Un’altra novità interessante che sarà introdotta nella rassegna milanese sarà l’accorciamento della pausa tra un punto e l’altro nel caso in cui il “quindici” venga assegnato con un ace, un doppio fallo oppure con un servizio vincente. In questo caso, ovvero in caso di assenza di scambio nel corso del punto, la pausa regolamentare prima del servizio successivo verrà accorciata da 25 a 15 secondi. Rimarrà in ogni caso la discrezionalità del giudice di sedia che avrà la libertà di far partire il cronometro a suo piacimento a seconda della situazione di gioco.
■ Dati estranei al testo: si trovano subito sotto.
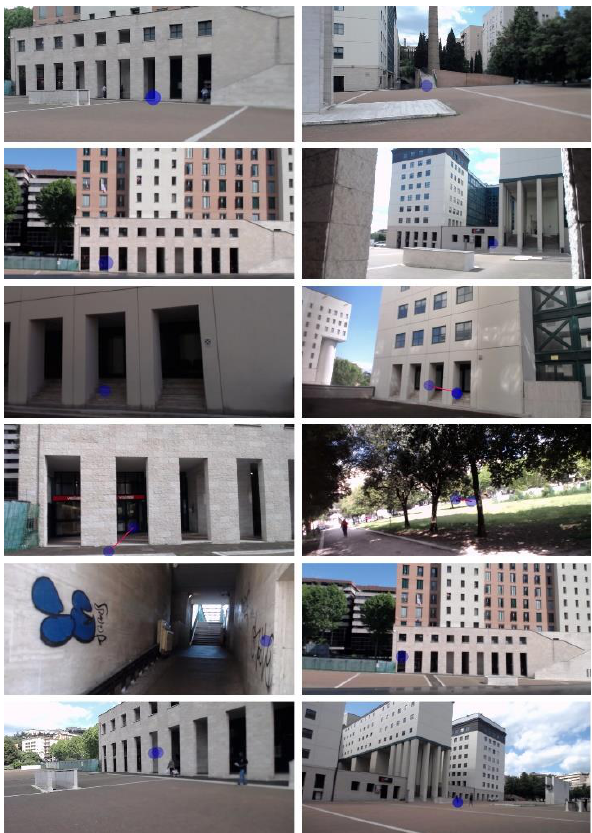
Figure 5– Original project of Aldo Rossi’s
Mentre quest’ultima innovazione è abbastanza comprensibile e probabilmente non provocherà grossi sconvolgimenti, tranne per quei giocatori abituati alla solita routine con l’asciugamano prima di qualunque punto, la modifica del “ciclo” dei cambi di campo si preannuncia almeno sulla carta un po’ più controversa. Ciò vorrà dire che in un set di sei giochi, in ben quattro occasioni un giocatore servirà dalla stessa parte del campo. Si tratta di una leggera irregolarità introdotta nel gioco, che era sempre stato orientato ad annullare le possibili differenze tra una parte e l’altra del campo con la regola del cambio quando la somma di game giocato era un numero dispari, in modo tale da far servire (e rispondere) ogni giocatore alternativamente da un lato e dall’altro del terreno di gioco.
Lo scopo è chiaramente quello di ridurre i tempi morti nella speranza di velocizzare le partite. Il tennis non è il solo sport che sta tentando di far qualcosa per ridurre la durata degli incontri, per venire incontro alle nuove generazioni sempre meno disposte a passare ore e ore a seguire un evento sportivo o di altro genere. Anche la Major League Baseball recentemente ha deciso di introdurre lo shot-clock per i lanci ed altre limitazioni per evitare che le partite si allunghino a dismisura. Servira? Forse è un po’ presto per dirlo, ma sicuramente è positivo che si sperimenti qualcosa invece di parlare solamente o rimanere con le mani in mano.
Una regola di questo tipo sicuramente può avere un effetto destabilizzante sugli equilibri di un match in particolar modo quando si gioca all’aperto: infatti se le condizioni di gioco indoor tendono ad essere piuttosto “sterilizzate” nei confronti di possibili influenze dei fattori esterni, nei match all’aperto, con il sole, il vento, le ombre e le possibili asimmetrie di campo e tribune potrebbe influire molto di più sul punteggio il fatto di dover servire (o rispondere) più da una parte del campo che dall’altra.
Sarà interessante sentire le opinioni dei giocatori e poi anche di tutti gli altri addetti ai lavori che sperimenteranno questa nuova regola alle NextGen Finals per capire se effettivamente potrebbe servire a velocizzare il gioco e, in caso positivo, a quale prezzo.